21. In paragraph 22 of his skeleton argument Counsel for the Respondents also sought to rely on an unreported case. I considered whether to admit this case in the light of paragraph 11 of Practice Direction, which can be found at pages 604 - 613 of Phelan. I note that counsel has not certified that the proposition he wishes to rely on cannot be found in a reported case. In addition, the case went to the issue of whether an interview process itself was fair not to whether an appellant had been subjected to indirect discrimination.
22. In oral submissions he also asserted that the 1st Respondent had suffered from direct discrimination. This was not a finding by the First-tier Tribunal Judge and was not an argument, which was contained in the Respondents' Rule 24 Response.

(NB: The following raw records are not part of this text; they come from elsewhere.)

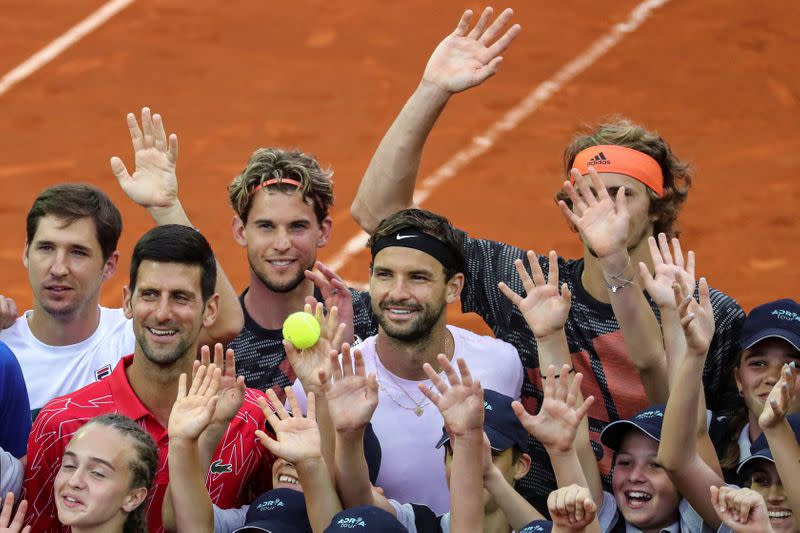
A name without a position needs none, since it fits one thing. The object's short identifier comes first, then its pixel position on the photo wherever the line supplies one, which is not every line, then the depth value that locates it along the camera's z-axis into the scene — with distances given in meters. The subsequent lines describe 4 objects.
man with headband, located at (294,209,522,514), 15.72
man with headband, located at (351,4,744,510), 16.62
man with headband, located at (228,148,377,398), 17.31
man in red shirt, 14.95
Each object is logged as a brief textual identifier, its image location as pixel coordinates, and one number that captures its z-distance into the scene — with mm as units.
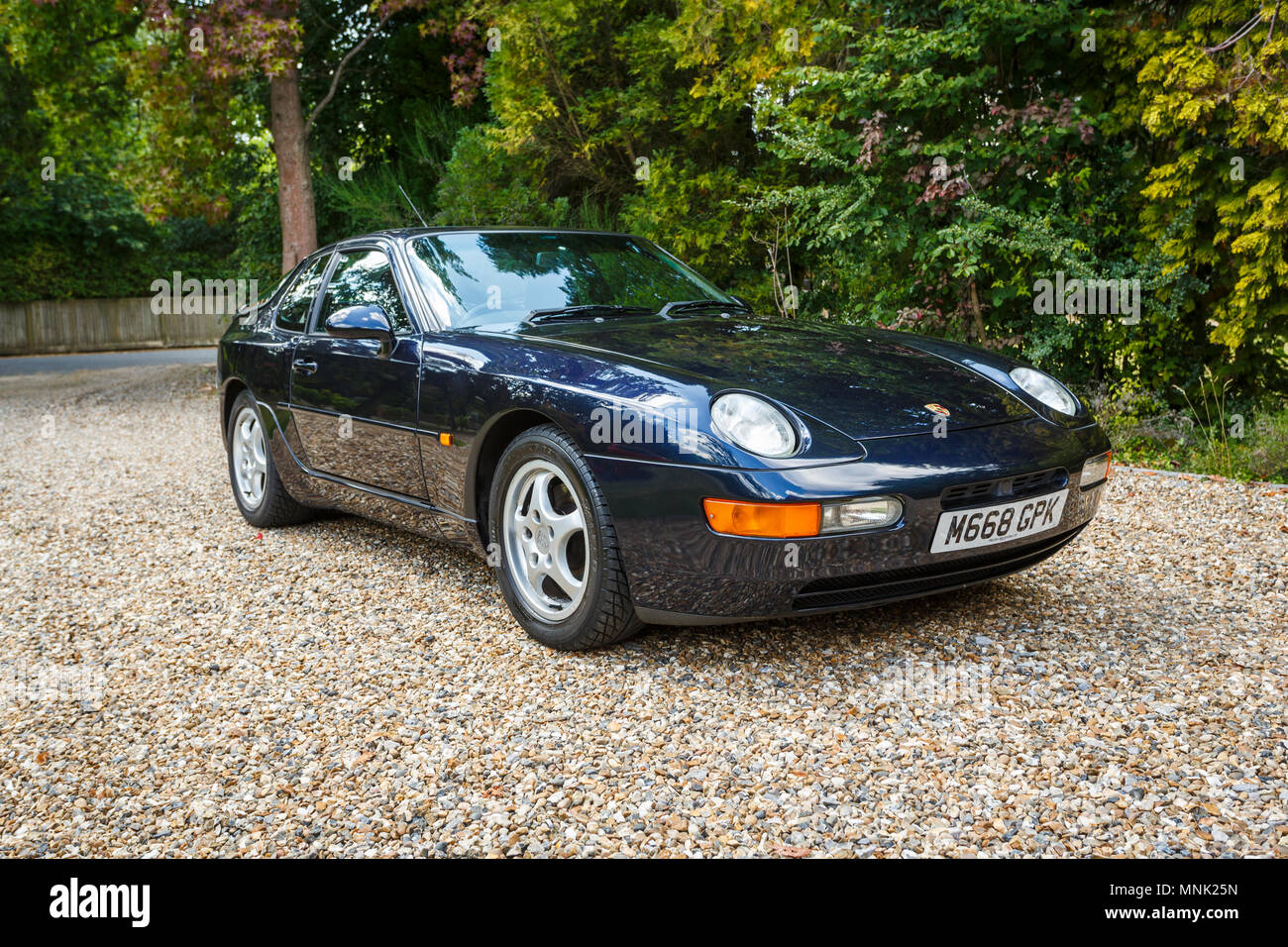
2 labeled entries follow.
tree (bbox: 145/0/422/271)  10430
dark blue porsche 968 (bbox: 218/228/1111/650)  2873
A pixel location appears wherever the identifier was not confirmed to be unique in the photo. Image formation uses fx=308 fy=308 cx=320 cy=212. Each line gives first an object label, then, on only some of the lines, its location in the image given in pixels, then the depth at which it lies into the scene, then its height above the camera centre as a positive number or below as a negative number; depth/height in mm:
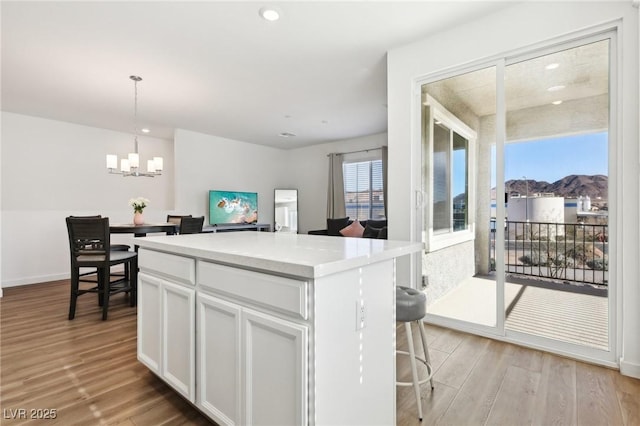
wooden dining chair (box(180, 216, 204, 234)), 3572 -169
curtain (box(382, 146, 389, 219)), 6008 +705
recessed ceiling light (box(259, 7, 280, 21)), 2273 +1483
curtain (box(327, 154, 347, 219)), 6688 +440
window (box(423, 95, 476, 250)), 2871 +313
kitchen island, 979 -447
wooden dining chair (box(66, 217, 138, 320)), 2959 -381
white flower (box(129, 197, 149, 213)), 3725 +87
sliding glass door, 2137 +100
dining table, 3244 -190
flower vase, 3670 -99
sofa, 4145 -291
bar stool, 1513 -510
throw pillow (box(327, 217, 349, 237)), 5422 -266
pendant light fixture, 3572 +572
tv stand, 5977 -337
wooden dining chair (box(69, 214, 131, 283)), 3634 -443
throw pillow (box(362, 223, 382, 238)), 4120 -307
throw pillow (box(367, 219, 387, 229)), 5047 -216
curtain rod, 6297 +1254
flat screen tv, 6020 +76
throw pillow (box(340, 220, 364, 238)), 4719 -319
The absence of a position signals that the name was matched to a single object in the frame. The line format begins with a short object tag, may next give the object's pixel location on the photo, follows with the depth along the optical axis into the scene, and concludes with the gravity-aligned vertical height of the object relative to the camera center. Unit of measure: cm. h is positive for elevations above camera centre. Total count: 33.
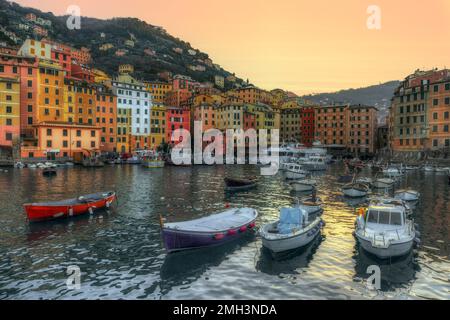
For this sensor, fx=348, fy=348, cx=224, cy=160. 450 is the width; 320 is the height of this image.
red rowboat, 2883 -531
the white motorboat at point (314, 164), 8921 -413
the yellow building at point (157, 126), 12088 +757
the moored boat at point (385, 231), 2033 -524
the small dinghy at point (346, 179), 5841 -515
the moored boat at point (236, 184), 4906 -516
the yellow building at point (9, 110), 8405 +894
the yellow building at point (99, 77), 12721 +2710
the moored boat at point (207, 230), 2153 -554
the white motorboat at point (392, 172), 6797 -475
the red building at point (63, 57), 10599 +2785
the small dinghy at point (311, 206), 3163 -538
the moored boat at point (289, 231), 2148 -541
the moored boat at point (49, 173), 6331 -476
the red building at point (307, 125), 15450 +1029
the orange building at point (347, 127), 13812 +885
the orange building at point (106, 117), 10681 +945
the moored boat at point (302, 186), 4997 -544
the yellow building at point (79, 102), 9881 +1322
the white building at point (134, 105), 11350 +1414
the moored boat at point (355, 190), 4381 -532
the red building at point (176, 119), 12519 +1033
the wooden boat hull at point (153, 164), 8825 -423
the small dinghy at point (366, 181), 5262 -495
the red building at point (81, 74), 11562 +2466
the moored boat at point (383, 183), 5225 -528
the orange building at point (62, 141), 8612 +158
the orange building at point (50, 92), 9181 +1485
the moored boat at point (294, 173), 6588 -479
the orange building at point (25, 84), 8812 +1633
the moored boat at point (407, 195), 4016 -541
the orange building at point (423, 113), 9131 +976
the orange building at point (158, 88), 16722 +2859
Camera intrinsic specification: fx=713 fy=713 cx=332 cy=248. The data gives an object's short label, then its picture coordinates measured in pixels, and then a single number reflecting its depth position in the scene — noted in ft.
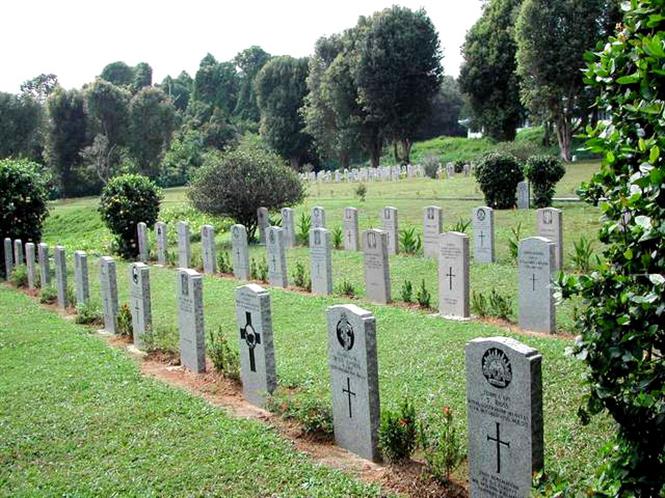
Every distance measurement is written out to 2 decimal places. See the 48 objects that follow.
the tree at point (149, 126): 169.27
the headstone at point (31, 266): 56.95
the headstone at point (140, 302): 33.37
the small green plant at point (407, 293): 39.24
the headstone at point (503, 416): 15.05
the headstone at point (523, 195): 72.38
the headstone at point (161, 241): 64.85
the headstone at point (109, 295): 37.42
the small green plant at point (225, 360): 27.18
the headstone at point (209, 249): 57.26
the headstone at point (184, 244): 61.31
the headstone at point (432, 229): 53.67
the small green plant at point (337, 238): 63.67
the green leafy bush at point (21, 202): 67.41
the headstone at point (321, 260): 44.34
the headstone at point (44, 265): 53.16
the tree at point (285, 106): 189.98
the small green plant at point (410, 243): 55.77
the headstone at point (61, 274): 46.06
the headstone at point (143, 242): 68.74
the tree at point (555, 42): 121.08
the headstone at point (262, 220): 71.26
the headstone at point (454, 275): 35.09
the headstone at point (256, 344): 23.95
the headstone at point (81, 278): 43.19
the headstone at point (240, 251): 53.21
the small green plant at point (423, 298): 37.99
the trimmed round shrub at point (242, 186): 72.79
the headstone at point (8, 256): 64.59
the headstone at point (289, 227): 66.74
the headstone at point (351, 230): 60.18
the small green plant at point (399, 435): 18.38
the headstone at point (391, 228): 57.67
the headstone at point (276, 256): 48.08
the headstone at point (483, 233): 49.19
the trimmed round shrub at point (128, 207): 70.69
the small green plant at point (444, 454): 17.11
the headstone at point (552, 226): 45.19
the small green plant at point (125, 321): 36.11
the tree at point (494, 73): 145.07
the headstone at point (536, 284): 31.42
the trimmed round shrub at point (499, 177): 72.84
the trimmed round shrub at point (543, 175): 70.85
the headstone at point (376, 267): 39.99
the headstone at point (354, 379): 19.52
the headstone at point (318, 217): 64.80
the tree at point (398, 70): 155.74
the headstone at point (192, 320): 28.76
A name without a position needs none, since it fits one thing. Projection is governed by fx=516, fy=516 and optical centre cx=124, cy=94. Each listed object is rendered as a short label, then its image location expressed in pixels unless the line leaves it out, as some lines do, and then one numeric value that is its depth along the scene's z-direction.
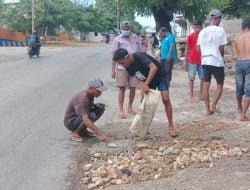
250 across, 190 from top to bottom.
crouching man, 7.03
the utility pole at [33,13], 53.65
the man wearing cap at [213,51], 8.84
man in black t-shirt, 6.98
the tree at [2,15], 61.67
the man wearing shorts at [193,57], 10.76
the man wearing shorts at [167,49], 11.39
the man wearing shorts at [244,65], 8.32
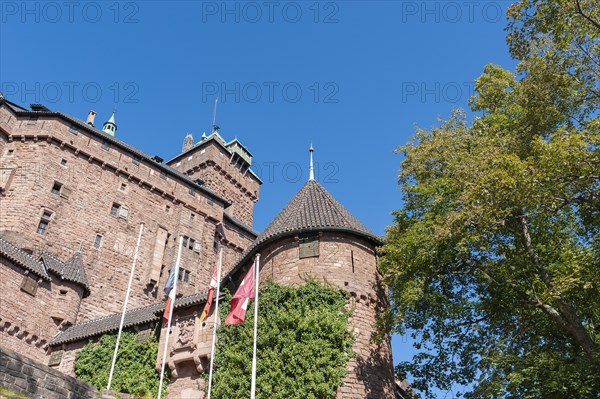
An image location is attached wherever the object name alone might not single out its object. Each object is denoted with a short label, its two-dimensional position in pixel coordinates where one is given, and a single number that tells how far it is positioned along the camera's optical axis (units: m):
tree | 13.49
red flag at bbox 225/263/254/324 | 15.94
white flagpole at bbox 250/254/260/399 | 12.77
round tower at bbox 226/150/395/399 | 17.00
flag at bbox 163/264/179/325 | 19.59
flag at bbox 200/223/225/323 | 18.62
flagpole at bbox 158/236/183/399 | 19.05
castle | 18.89
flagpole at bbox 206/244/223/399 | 16.50
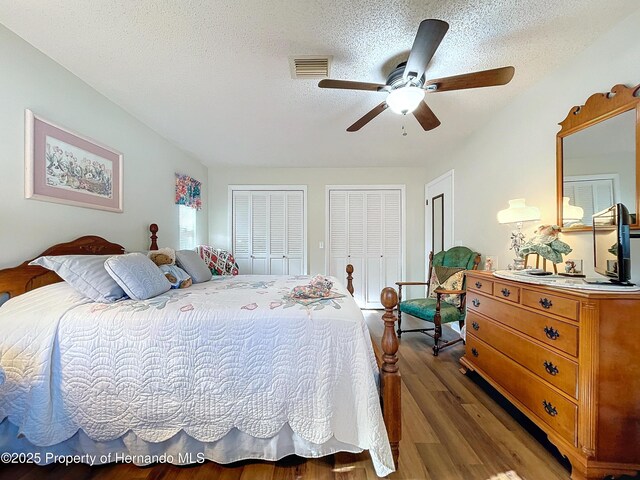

23. The First-tier Tribunal Judge's approach to Article 8 of the European Convention on Human Rights was not challenged by the parties.
24. For all of these reasons I am satisfied that there were material errors of law in the First-tier Tribunal Judge's decision and findings and that it should be set aside in its entirety. I am also satisfied that, as there will need to be a complete re-hearing, that this is a proper case for remission to the First-tier Tribunal.
Conclusions:
1. The First-tier Tribunal Judge's decision and findings did include a material error of law.
2. The decision of First-tier Tribunal Judge Macial is set aside.
Directions
1. The appeal be re-listed before a First-tier Tribunal Judge other than First-tier Tribunal Judge Macial.